→ **What you should do**:
Please copy out each of the lines below that contains the string "Home".
[Provided entries Boundary: Start]
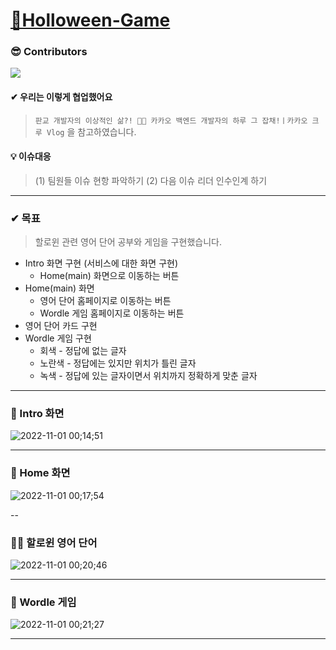 # [👻Holloween-Game](https://oiosu.github.io/Holloween-Game/)

### 😎 Contributors

<a href="https://github.com/oiosu/Holloween-Game/graphs/contributors">
  <img src="https://contrib.rocks/image?repo=oiosu/Holloween-Game" />
</a>

#### ✔ 우리는 이렇게 협업했어요 
> `판교 개발자의 이상적인 삶?! 👨‍💻 카카오 백엔드 개발자의 하루 그 잡채!ㅣ카카오 크루 Vlog` 을 참고하였습니다. 
#### 💡 이슈대응
> (1) 팀원들 이슈 현항 파악하기 
> (2) 다음 이슈 리더 인수인계 하기 

---


### ✔ 목표
> 할로윈 관련 영어 단어 공부와 게임을 구현했습니다. 

- Intro 화면 구현 (서비스에 대한 화면 구현)
  - Home(main) 화면으로 이동하는 버튼 
- Home(main) 화면
  - 영어 단어 홈페이지로 이동하는 버튼 
  - Wordle 게임 홈페이지로 이동하는 버튼 
- 영어 단어 카드 구현 
- Wordle 게임 구현 
  - 회색 - 정답에 없는 글자
  - 노란색 - 정답에는 있지만 위치가 틀린 글자
  - 녹색 - 정답에 있는 글자이면서 위치까지 정확하게 맞춘 글자
  
---

### 🎃 Intro 화면 
![2022-11-01 00;14;51](https://user-images.githubusercontent.com/99783474/199043051-b5141f6b-4fa5-491a-b874-99d418b609b9.gif)

---

### 👻 Home 화면 
![2022-11-01 00;17;54](https://user-images.githubusercontent.com/99783474/199043346-42731efc-96b3-4b89-b40e-b5b2fb0d0e2d.gif)

--

### 🧛‍♀️ 할로윈 영어 단어
![2022-11-01 00;20;46](https://user-images.githubusercontent.com/99783474/199044033-b1a20e7c-3156-4410-9301-eb73e2fa2c80.gif)

---

### 🎃 Wordle 게임
![2022-11-01 00;21;27](https://user-images.githubusercontent.com/99783474/199044294-7825c96e-ab37-44a3-b3e9-b5463f46728b.gif)

---


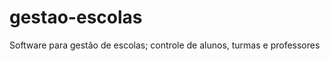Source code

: gestao-escolas
==============

Software para gestão de escolas; controle de alunos, turmas e professores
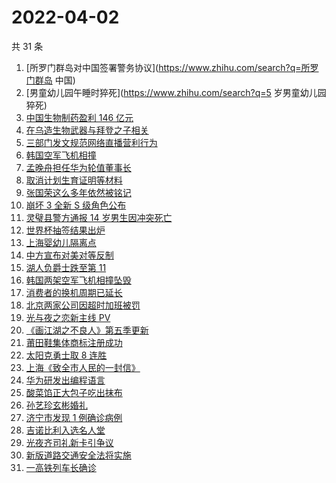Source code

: # 2022-04-02

共 31 条

<!-- BEGIN ZHIHUSEARCH -->
<!-- 最后更新时间 Sat Apr 02 2022 18:07:36 GMT+0800 (China Standard Time) -->
1. [所罗门群岛对中国签署警务协议](https://www.zhihu.com/search?q=所罗门群岛 中国)
1. [男童幼儿园午睡时猝死](https://www.zhihu.com/search?q=5 岁男童幼儿园猝死)
1. [中国生物制药盈利 146 亿元](https://www.zhihu.com/search?q=中国生物制药)
1. [在乌造生物武器与拜登之子相关](https://www.zhihu.com/search?q=拜登之子)
1. [三部门发文规范网络直播营利行为](https://www.zhihu.com/search?q=规范网络直播盈利)
1. [韩国空军飞机相撞](https://www.zhihu.com/search?q=韩国空军飞机相撞)
1. [孟晚舟担任华为轮值董事长](https://www.zhihu.com/search?q=孟晚舟)
1. [取消计划生育证明等材料](https://www.zhihu.com/search?q=取消计划生育证明等材料)
1. [张国荣这么多年依然被铭记](https://www.zhihu.com/search?q=张国荣)
1. [崩坏 3 全新 S 级角色公布](https://www.zhihu.com/search?q=崩坏3)
1. [灵璧县警方通报 14 岁男生因冲突死亡](https://www.zhihu.com/search?q=灵璧渔沟中学事件)
1. [世界杯抽签结果出炉](https://www.zhihu.com/search?q=世界杯抽签)
1. [上海婴幼儿隔离点](https://www.zhihu.com/search?q=婴幼儿隔离点)
1. [中方宣布对美对等反制](https://www.zhihu.com/search?q=中方宣布对美对等反制)
1. [湖人负爵士跌至第 11](https://www.zhihu.com/search?q=湖人)
1. [韩国两架空军飞机相撞坠毁](https://www.zhihu.com/search?q=韩国空军飞机)
1. [消费者的换机周期已延长](https://www.zhihu.com/search?q=换机)
1. [北京两家公司因超时加班被罚](https://www.zhihu.com/search?q=超时加班)
1. [光与夜之恋新主线 PV](https://www.zhihu.com/search?q=光与夜之恋)
1. [《画江湖之不良人》第五季更新](https://www.zhihu.com/search?q=画江湖之不良人)
1. [莆田鞋集体商标注册成功](https://www.zhihu.com/search?q=莆田鞋)
1. [太阳克勇士取 8 连胜](https://www.zhihu.com/search?q=菲尼克斯太阳)
1. [上海《致全市人民的一封信》](https://www.zhihu.com/search?q=致全市人民的一封信)
1. [华为研发出编程语言](https://www.zhihu.com/search?q=华为仓颉)
1. [酸菜馅正大包子吃出抹布](https://www.zhihu.com/search?q=正大包子)
1. [孙艺珍玄彬婚礼](https://www.zhihu.com/search?q=玄彬结婚)
1. [济宁市发现 1 例确诊病例](https://www.zhihu.com/search?q=济宁确诊)
1. [吉诺比利入选名人堂](https://www.zhihu.com/search?q=吉诺比利)
1. [光夜齐司礼新卡引争议](https://www.zhihu.com/search?q=齐司礼)
1. [新版道路交通安全法将实施](https://www.zhihu.com/search?q=道路交通安全法)
1. [一高铁列车长确诊](https://www.zhihu.com/search?q=高铁列车长确诊)
<!-- END ZHIHUSEARCH -->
[Provided entries Boundary: End]
→ **Result of this task**:
  - Home(main) 화면으로 이동하는 버튼 
- Home(main) 화면
### 👻 Home 화면 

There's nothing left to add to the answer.